Term hidden layers only means that it is neither input or output. The deeper they get the more abstractly they can work with data. Because we have relatively high computational capacity we can use more layers which will “work out” the output and we don’t have to pay close attention to the data like in other machine learning approaches.

The output layer can include one or more neurons, depending whether it is classification or regression problem. In classification, you will have as many neurons as you have possible classes (outputs). In this case, you will put softmax activation function on output layer. It will squash all inputs so they sum to 1. By doing this, you immediately get probability of prediction. For example, if the neuron which stands for class A has value 0.8 it means that the networks is right for this one on 80 %.

## Training the network

Right now if you put the image data through the network, it wouldn’t do anything useful. The goal is to properly adjust weights in the network, so it can predict correct output. The process of adjusting weights is called learning and its goal is to lower the prediction error.

The one you will probably use is supervised learning. In this case you have training dataset that contain input data (images of digits) and they are all labeled with correct output. We propagate input data through network and each time we set the weights so they can properly predict the input. That means if you put the same image twice it will be 100 % accurate. We will repeat this process for every image in training dataset, however we adjust weights by smaller batches (so called minibatches). Propagating input through network and backwards adjusting of weights is called backpropagation.

Initial weight are chosen randomly. We calculate the error by using loss function (e.g. MSE, cross-entropy). For adjusting the weight we need to use optimization functions like gradient descent which work closely with loss function. The goal is to find best possible value to decrease loss function.

In the end we test our network on test dataset.
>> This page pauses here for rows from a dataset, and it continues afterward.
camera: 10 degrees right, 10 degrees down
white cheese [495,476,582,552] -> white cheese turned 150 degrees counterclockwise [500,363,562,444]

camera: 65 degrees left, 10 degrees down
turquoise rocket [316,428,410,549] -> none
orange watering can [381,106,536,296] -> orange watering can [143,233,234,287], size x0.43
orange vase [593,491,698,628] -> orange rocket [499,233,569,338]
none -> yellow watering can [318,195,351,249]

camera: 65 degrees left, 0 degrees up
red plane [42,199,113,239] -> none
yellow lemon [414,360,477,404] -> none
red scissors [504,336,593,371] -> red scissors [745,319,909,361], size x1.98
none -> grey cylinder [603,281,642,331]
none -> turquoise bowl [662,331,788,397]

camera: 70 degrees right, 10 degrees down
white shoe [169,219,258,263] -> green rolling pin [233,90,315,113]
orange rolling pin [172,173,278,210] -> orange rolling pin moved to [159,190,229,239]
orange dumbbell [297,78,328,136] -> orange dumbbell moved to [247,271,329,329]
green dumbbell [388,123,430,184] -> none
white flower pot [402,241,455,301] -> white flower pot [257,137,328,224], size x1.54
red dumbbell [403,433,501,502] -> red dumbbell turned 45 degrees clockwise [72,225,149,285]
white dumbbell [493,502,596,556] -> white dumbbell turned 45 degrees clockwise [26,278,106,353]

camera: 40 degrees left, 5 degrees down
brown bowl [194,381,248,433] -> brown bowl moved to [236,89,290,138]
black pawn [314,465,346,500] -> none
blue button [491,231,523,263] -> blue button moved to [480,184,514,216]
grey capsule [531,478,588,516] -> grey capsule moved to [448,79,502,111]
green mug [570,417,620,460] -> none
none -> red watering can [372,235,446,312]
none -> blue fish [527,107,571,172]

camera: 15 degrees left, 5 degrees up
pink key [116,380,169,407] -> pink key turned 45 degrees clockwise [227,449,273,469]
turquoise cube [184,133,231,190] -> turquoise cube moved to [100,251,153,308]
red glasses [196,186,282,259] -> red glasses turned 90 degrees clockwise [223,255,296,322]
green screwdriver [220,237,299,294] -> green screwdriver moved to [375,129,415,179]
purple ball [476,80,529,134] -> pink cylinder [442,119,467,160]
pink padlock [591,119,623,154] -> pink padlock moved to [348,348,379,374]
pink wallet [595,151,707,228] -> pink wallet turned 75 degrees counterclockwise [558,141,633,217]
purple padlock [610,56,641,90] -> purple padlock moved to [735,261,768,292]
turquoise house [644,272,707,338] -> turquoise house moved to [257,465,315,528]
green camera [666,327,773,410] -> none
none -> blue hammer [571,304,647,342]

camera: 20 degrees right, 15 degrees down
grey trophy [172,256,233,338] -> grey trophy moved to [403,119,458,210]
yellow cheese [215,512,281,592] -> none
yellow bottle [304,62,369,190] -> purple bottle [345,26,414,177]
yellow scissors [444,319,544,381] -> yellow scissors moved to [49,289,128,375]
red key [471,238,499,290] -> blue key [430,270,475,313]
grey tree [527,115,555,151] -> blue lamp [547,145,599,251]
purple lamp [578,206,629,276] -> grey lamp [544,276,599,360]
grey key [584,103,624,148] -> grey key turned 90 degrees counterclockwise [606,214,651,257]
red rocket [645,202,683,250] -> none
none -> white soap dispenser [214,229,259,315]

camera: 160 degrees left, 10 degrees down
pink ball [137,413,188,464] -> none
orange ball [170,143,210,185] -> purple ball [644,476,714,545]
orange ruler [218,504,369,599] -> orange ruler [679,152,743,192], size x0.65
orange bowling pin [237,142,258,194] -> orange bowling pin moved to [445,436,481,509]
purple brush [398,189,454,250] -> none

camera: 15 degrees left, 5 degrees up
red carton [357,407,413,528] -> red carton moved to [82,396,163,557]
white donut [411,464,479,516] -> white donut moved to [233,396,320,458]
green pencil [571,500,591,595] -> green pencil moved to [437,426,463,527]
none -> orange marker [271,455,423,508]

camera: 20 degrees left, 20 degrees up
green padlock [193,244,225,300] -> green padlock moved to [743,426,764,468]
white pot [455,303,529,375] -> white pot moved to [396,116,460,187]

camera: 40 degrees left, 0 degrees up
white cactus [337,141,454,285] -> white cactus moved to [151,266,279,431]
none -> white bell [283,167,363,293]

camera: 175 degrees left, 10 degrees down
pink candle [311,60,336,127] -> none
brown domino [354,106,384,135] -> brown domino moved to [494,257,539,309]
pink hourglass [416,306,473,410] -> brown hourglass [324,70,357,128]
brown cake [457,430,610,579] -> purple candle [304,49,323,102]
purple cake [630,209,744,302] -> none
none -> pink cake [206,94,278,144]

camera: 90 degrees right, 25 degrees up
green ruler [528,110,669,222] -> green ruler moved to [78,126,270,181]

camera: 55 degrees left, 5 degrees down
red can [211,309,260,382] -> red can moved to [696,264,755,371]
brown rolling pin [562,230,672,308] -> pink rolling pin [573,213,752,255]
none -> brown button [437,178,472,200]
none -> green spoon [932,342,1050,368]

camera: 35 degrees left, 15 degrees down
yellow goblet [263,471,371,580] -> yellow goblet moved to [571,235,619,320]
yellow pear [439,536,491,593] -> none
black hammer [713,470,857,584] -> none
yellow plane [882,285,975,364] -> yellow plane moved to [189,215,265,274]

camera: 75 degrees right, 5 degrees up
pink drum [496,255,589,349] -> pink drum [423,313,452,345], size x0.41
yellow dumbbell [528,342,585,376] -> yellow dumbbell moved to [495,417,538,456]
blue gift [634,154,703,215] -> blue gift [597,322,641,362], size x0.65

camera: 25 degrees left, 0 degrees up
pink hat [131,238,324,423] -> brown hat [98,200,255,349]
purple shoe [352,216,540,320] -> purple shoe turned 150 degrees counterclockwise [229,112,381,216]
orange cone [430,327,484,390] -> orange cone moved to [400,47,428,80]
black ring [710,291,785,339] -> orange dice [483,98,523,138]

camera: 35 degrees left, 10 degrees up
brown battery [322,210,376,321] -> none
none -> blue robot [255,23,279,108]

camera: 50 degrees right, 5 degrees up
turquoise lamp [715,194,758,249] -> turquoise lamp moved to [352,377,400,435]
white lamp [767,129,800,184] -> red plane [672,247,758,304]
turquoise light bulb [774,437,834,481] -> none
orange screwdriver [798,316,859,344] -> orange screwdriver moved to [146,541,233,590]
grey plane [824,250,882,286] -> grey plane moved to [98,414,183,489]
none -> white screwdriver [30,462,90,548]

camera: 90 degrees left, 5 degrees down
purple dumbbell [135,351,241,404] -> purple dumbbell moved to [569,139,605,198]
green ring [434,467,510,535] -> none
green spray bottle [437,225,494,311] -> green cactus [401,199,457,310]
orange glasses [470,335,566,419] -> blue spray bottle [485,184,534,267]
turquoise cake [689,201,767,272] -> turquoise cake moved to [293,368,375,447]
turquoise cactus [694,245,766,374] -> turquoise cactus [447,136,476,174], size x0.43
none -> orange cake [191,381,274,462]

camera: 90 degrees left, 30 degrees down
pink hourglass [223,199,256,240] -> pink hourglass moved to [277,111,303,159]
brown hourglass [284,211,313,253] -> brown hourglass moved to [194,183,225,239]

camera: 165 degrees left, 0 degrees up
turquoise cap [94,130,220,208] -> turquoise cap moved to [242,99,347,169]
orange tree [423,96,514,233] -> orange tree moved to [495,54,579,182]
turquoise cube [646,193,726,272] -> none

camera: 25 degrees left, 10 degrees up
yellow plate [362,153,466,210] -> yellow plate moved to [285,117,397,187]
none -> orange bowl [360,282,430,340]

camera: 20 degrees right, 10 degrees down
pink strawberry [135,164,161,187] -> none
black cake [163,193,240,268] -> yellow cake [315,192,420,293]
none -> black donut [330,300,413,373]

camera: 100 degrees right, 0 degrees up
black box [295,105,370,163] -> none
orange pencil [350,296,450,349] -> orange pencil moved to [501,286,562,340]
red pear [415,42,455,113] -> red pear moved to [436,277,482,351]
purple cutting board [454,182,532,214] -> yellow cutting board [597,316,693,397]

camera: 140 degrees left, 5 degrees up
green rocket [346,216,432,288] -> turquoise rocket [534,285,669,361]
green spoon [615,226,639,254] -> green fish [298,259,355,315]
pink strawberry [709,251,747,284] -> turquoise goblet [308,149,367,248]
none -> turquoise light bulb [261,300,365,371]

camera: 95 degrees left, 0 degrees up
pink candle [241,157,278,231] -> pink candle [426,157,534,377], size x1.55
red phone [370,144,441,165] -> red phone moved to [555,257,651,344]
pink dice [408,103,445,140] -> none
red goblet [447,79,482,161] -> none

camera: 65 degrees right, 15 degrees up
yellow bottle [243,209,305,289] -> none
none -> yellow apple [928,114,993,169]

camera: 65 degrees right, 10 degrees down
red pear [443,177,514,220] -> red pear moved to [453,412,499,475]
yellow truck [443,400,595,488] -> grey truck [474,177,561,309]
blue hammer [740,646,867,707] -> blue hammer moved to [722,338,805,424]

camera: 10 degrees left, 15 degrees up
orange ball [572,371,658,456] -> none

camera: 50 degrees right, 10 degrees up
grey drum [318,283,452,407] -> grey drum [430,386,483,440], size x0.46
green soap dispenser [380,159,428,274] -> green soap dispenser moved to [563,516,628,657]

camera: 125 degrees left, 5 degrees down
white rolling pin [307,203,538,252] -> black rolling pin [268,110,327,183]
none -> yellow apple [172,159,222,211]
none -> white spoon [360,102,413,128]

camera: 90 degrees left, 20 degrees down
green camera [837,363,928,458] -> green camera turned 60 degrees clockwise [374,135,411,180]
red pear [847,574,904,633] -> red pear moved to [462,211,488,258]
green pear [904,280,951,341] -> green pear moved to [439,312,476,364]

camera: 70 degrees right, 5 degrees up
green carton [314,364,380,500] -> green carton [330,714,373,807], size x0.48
This dataset has to only contain new data, because like I mentioned earlier, the network would be 100 % accurate on data it was trained on. We call the error on new data generalization error and it is very important for evaluating our network. Network which has high accuracy on training data and bad accuracy on new data is useless.

### Overfitting

Overfitting is the omnipresent problem of all neural networks. It means that your network is overly specialized on training data so it fails on new data and is extremely fragile on input change.

To prevent this we create another dataset called validation dataset. During training of the network we will check that reducing error on train dataset will also reduce error on the validation dataset. If the error on validation dataset will not decrease for some time we will stop the learning. This is called early stopping.

Another method to prevent overfitting is dropout. It will turn of random part of neuron during training so that other neurons have to take their place and learn to properly predict the output. Individual neurons will not be able to overly specialize and overall network becomes more robust and resistant to small and unimportant changes in input (i.e. noise).